• _What you are asked to do_
Below is a block of entries, which should be copied verbatim apart from the pictures.

[Collected data]
>>>

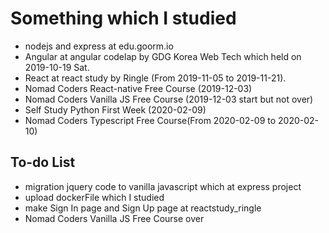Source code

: # Something which I studied

- nodejs and express at edu.goorm.io
- Angular at angular codelap by GDG Korea Web Tech which held on 2019-10-19 Sat.
- React at react study by Ringle (From 2019-11-05 to 2019-11-21).
- Nomad Coders React-native Free Course (2019-12-03)
- Nomad Coders Vanilla JS Free Course (2019-12-03 start but not over)
- Self Study Python First Week (2020-02-09)
- Nomad Coders Typescript Free Course(From 2020-02-09 to 2020-02-10)

## To-do List

- migration jquery code to vanilla javascript which at express project
- upload dockerFile which I studied
- make Sign In page and Sign Up page at reactstudy_ringle
- Nomad Coders Vanilla JS Free Course over
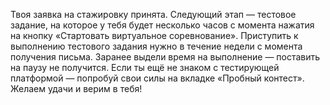 Твоя заявка на стажировку принята. Следующий этап — тестовое задание, на которое у тебя будет несколько часов с момента нажатия на кнопку «Стартовать виртуальное соревнование».
Приступить к выполнению тестового задания нужно в течение недели с момента получения письма.
Заранее выдели время на выполнение — поставить на паузу не получится. Если ты ещё не знаком с тестирующей платформой — попробуй свои силы на вкладке «Пробный контест».
Желаем удачи и верим в тебя!
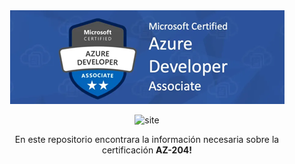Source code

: <div align="center">
  <a href="https://learn.microsoft.com/es-es/training/courses/az-204t00">
    <img src=".resources/ms-azure-developer.png" alt="Developing Solutions for Microsoft Azure">
  </a>

  ![site]

  <p align="center">
    En este repositorio encontrara la información necesaria sobre la certificación <b>AZ-204!<b>
  </p>
</div>


[site]: https://img.shields.io/badge/Site-https%3A%2F%2Flearn.microsoft.com%2Fes--es%2Ftraining%2Fcourses%2Faz--204t00-blue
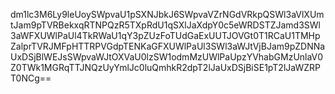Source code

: dm1lc3M6Ly9leUoySWpvaU1pSXNJbkJ6SWpvaVZrNGdVRkpQSWl3aVlXUmtJam9pTVRBekxqRTNPQzR5TXpRdU1qSXlJaXdpY0c5eWRDSTZJamd3SWl3aWFXUWlPaUl4TkRWaU1qY3pZUzFoTUdGaExUUTJOVGt0T1RCaU1TMHpZalprTVRJMFpHTTRPVGdpTENKaGFXUWlPaUl3SWl3aWJtVjBJam9pZDNNaUxDSjBlWEJsSWpvaWJtOXVaU0lzSW1odmMzUWlPaUpzYVhabGMzUnlaV0Z0TWk1MGRqTTJNQzUyYmlJc0luQmhkR2dpT2lJaUxDSjBiSE1pT2lJaWZRPT0NCg==

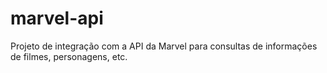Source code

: # marvel-api
Projeto de integração com a API da Marvel para consultas de informações de filmes, personagens, etc.
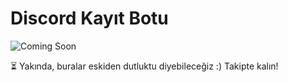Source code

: # Discord Kayıt Botu 

![Coming Soon](https://img.shields.io/badge/Status-Coming%20Soon-blue)

⏳ Yakında, buralar eskiden dutluktu diyebileceğiz :)
Takipte kalın!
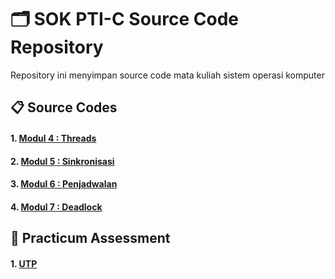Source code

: # 🗂️ SOK PTI-C Source Code Repository

Repository ini menyimpan source code mata kuliah sistem operasi komputer

## 📋 Source Codes
#### 1. [Modul 4 : Threads](./4-Threads/)
#### 2. [Modul 5 : Sinkronisasi](./5-Sinkronisasi/)
#### 3. [Modul 6 : Penjadwalan](./6-Penjadwalan)
#### 4. [Modul 7 : Deadlock](./7-Deadlock/)

## 📝 Practicum Assessment

#### 1. [UTP](./UTP)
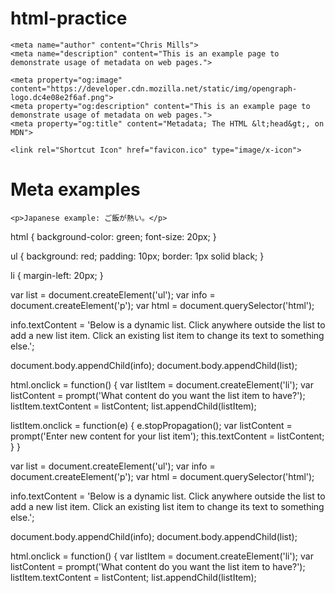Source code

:# html-practice
<!DOCTYPE html>
<html lang="en-US">
  <head>
    <meta charset="utf-8">
    <title>Meta examples</title>
    
    <meta name="author" content="Chris Mills">
    <meta name="description" content="This is an example page to demonstrate usage of metadata on web pages.">

    <meta property="og:image" content="https://developer.cdn.mozilla.net/static/img/opengraph-logo.dc4e08e2f6af.png">
    <meta property="og:description" content="This is an example page to demonstrate usage of metadata on web pages.">
    <meta property="og:title" content="Metadata; The HTML &lt;head&gt;, on MDN">

    <link rel="Shortcut Icon" href="favicon.ico" type="image/x-icon">
  <link rel="stylesheet" href="my-css-file.css">
  </head>
  
  <body>
    <h1>Meta examples</h1>

    <p>Japanese example: ご飯が熱い。</p>
  <script src="my-js-file.js"></script>  
  </body>
</html>

  
    
html {
  background-color: green;
  font-size: 20px;
}

ul {
  background: red;
  padding: 10px;
  border: 1px solid black;
}

li {
  margin-left: 20px;
}


var list = document.createElement('ul');
var info = document.createElement('p');
var html = document.querySelector('html');

info.textContent = 'Below is a dynamic list. Click anywhere outside the list to add a new list item. Click an existing list item to change its text to something else.';

document.body.appendChild(info);
document.body.appendChild(list);

html.onclick = function() {
  var listItem = document.createElement('li');
  var listContent = prompt('What content do you want the list item to have?');
  listItem.textContent = listContent;
  list.appendChild(listItem);

  listItem.onclick = function(e) {
    e.stopPropagation();
    var listContent = prompt('Enter new content for your list item');
    this.textContent = listContent;
  }
}

var list = document.createElement('ul');
var info = document.createElement('p');
var html = document.querySelector('html');

info.textContent = 'Below is a dynamic list. Click anywhere outside the list to add a new list item. Click an existing list item to change its text to something else.';

document.body.appendChild(info);
document.body.appendChild(list);

html.onclick = function() {
  var listItem = document.createElement('li');
  var listContent = prompt('What content do you want the list item to have?');
  listItem.textContent = listContent;
  list.appendChild(listItem);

<<<

• _Finished task_
Source code

: # Something which I studied

- nodejs and express at edu.goorm.io
- Angular at angular codelap by GDG Korea Web Tech which held on 2019-10-19 Sat.
- React at react study by Ringle (From 2019-11-05 to 2019-11-21).
- Nomad Coders React-native Free Course (2019-12-03)
- Nomad Coders Vanilla JS Free Course (2019-12-03 start but not over)
- Self Study Python First Week (2020-02-09)
- Nomad Coders Typescript Free Course(From 2020-02-09 to 2020-02-10)

## To-do List

- migration jquery code to vanilla javascript which at express project
- upload dockerFile which I studied
- make Sign In page and Sign Up page at reactstudy_ringle
- Nomad Coders Vanilla JS Free Course over
 Твоя заявка на стажировку принята. Следующий этап — тестовое задание, на которое у тебя будет несколько часов с момента нажатия на кнопку «Стартовать виртуальное соревнование».
Приступить к выполнению тестового задания нужно в течение недели с момента получения письма.
Заранее выдели время на выполнение — поставить на паузу не получится. Если ты ещё не знаком с тестирующей платформой — попробуй свои силы на вкладке «Пробный контест».
Желаем удачи и верим в тебя!
Source code

: <div align="center">
  <a href="https://learn.microsoft.com/es-es/training/courses/az-204t00">
    <img src=".resources/ms-azure-developer.png" alt="Developing Solutions for Microsoft Azure">
  </a>

  ![site]

  <p align="center">
    En este repositorio encontrara la información necesaria sobre la certificación <b>AZ-204!<b>
  </p>
</div>


[site]: https://img.shields.io/badge/Site-https%3A%2F%2Flearn.microsoft.com%2Fes--es%2Ftraining%2Fcourses%2Faz--204t00-blue
Source code

: dm1lc3M6Ly9leUoySWpvaU1pSXNJbkJ6SWpvaVZrNGdVRkpQSWl3aVlXUmtJam9pTVRBekxqRTNPQzR5TXpRdU1qSXlJaXdpY0c5eWRDSTZJamd3SWl3aWFXUWlPaUl4TkRWaU1qY3pZUzFoTUdGaExUUTJOVGt0T1RCaU1TMHpZalprTVRJMFpHTTRPVGdpTENKaGFXUWlPaUl3SWl3aWJtVjBJam9pZDNNaUxDSjBlWEJsSWpvaWJtOXVaU0lzSW1odmMzUWlPaUpzYVhabGMzUnlaV0Z0TWk1MGRqTTJNQzUyYmlJc0luQmhkR2dpT2lJaUxDSjBiSE1pT2lJaWZRPT0NCg==

Source code

: # marvel-api
Projeto de integração com a API da Marvel para consultas de informações de filmes, personagens, etc.
Source code

: # Discord Kayıt Botu 

![Coming Soon](https://img.shields.io/badge/Status-Coming%20Soon-blue)

⏳ Yakında, buralar eskiden dutluktu diyebileceğiz :)
Takipte kalın!
Source code

: # 🗂️ SOK PTI-C Source Code Repository

Repository ini menyimpan source code mata kuliah sistem operasi komputer

## 📋 Source Codes
#### 1. [Modul 4 : Threads](./4-Threads/)
#### 2. [Modul 5 : Sinkronisasi](./5-Sinkronisasi/)
#### 3. [Modul 6 : Penjadwalan](./6-Penjadwalan)
#### 4. [Modul 7 : Deadlock](./7-Deadlock/)

## 📝 Practicum Assessment

#### 1. [UTP](./UTP)
Source code

:# html-practice
<!DOCTYPE html>
<html lang="en-US">
  <head>
    <meta charset="utf-8">
    <title>Meta examples</title>
    
    <meta name="author" content="Chris Mills">
    <meta name="description" content="This is an example page to demonstrate usage of metadata on web pages.">

    <meta property="og:image" content="https://developer.cdn.mozilla.net/static/img/opengraph-logo.dc4e08e2f6af.png">
    <meta property="og:description" content="This is an example page to demonstrate usage of metadata on web pages.">
    <meta property="og:title" content="Metadata; The HTML &lt;head&gt;, on MDN">

    <link rel="Shortcut Icon" href="favicon.ico" type="image/x-icon">
  <link rel="stylesheet" href="my-css-file.css">
  </head>
  
  <body>
    <h1>Meta examples</h1>

    <p>Japanese example: ご飯が熱い。</p>
  <script src="my-js-file.js"></script>  
  </body>
</html>

  
    
html {
  background-color: green;
  font-size: 20px;
}

ul {
  background: red;
  padding: 10px;
  border: 1px solid black;
}

li {
  margin-left: 20px;
}


var list = document.createElement('ul');
var info = document.createElement('p');
var html = document.querySelector('html');

info.textContent = 'Below is a dynamic list. Click anywhere outside the list to add a new list item. Click an existing list item to change its text to something else.';

document.body.appendChild(info);
document.body.appendChild(list);

html.onclick = function() {
  var listItem = document.createElement('li');
  var listContent = prompt('What content do you want the list item to have?');
  listItem.textContent = listContent;
  list.appendChild(listItem);

  listItem.onclick = function(e) {
    e.stopPropagation();
    var listContent = prompt('Enter new content for your list item');
    this.textContent = listContent;
  }
}

var list = document.createElement('ul');
var info = document.createElement('p');
var html = document.querySelector('html');

info.textContent = 'Below is a dynamic list. Click anywhere outside the list to add a new list item. Click an existing list item to change its text to something else.';

document.body.appendChild(info);
document.body.appendChild(list);

html.onclick = function() {
  var listItem = document.createElement('li');
  var listContent = prompt('What content do you want the list item to have?');
  listItem.textContent = listContent;
  list.appendChild(listItem);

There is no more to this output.